### Task requirements
Substitute "INSTRUMENT LOG" for every occurrence of "EQUIPMENT LOG" in the entries below, and reproduce them with nothing else changed.

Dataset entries

■ ■ ■ ■ ■ ■ ■

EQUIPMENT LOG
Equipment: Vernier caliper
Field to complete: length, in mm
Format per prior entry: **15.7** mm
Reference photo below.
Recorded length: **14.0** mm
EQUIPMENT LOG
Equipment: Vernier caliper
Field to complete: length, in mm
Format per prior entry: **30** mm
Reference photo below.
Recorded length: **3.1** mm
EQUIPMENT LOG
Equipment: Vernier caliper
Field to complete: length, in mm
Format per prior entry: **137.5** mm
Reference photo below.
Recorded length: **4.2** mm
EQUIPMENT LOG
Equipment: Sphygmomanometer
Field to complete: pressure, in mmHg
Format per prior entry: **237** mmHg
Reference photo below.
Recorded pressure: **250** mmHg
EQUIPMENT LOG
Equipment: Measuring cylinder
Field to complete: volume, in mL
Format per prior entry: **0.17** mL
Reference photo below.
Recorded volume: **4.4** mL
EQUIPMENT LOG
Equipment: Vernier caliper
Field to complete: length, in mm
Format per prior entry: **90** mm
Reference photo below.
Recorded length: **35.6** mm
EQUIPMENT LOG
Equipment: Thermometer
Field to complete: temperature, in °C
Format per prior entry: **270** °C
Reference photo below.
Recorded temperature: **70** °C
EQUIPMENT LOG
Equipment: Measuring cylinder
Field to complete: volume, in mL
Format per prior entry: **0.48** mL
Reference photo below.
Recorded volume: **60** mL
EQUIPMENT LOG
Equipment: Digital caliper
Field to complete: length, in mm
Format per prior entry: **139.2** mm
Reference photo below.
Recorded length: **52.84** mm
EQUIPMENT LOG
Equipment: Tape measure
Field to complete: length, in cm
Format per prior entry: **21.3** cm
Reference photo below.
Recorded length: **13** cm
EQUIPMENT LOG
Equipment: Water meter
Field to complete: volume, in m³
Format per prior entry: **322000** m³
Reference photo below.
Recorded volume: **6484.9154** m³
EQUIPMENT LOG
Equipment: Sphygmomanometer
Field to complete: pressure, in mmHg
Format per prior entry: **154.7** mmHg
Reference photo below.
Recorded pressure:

■ ■ ■ ■ ■ ■ ■

### Result of the exercise
INSTRUMENT LOG
Equipment: Vernier caliper
Field to complete: length, in mm
Format per prior entry: **15.7** mm
Reference photo below.
Recorded length: **14.0** mm
INSTRUMENT LOG
Equipment: Vernier caliper
Field to complete: length, in mm
Format per prior entry: **30** mm
Reference photo below.
Recorded length: **3.1** mm
INSTRUMENT LOG
Equipment: Vernier caliper
Field to complete: length, in mm
Format per prior entry: **137.5** mm
Reference photo below.
Recorded length: **4.2** mm
INSTRUMENT LOG
Equipment: Sphygmomanometer
Field to complete: pressure, in mmHg
Format per prior entry: **237** mmHg
Reference photo below.
Recorded pressure: **250** mmHg
INSTRUMENT LOG
Equipment: Measuring cylinder
Field to complete: volume, in mL
Format per prior entry: **0.17** mL
Reference photo below.
Recorded volume: **4.4** mL
INSTRUMENT LOG
Equipment: Vernier caliper
Field to complete: length, in mm
Format per prior entry: **90** mm
Reference photo below.
Recorded length: **35.6** mm
INSTRUMENT LOG
Equipment: Thermometer
Field to complete: temperature, in °C
Format per prior entry: **270** °C
Reference photo below.
Recorded temperature: **70** °C
INSTRUMENT LOG
Equipment: Measuring cylinder
Field to complete: volume, in mL
Format per prior entry: **0.48** mL
Reference photo below.
Recorded volume: **60** mL
INSTRUMENT LOG
Equipment: Digital caliper
Field to complete: length, in mm
Format per prior entry: **139.2** mm
Reference photo below.
Recorded length: **52.84** mm
INSTRUMENT LOG
Equipment: Tape measure
Field to complete: length, in cm
Format per prior entry: **21.3** cm
Reference photo below.
Recorded length: **13** cm
INSTRUMENT LOG
Equipment: Water meter
Field to complete: volume, in m³
Format per prior entry: **322000** m³
Reference photo below.
Recorded volume: **6484.9154** m³
INSTRUMENT LOG
Equipment: Sphygmomanometer
Field to complete: pressure, in mmHg
Format per prior entry: **154.7** mmHg
Reference photo below.
Recorded pressure:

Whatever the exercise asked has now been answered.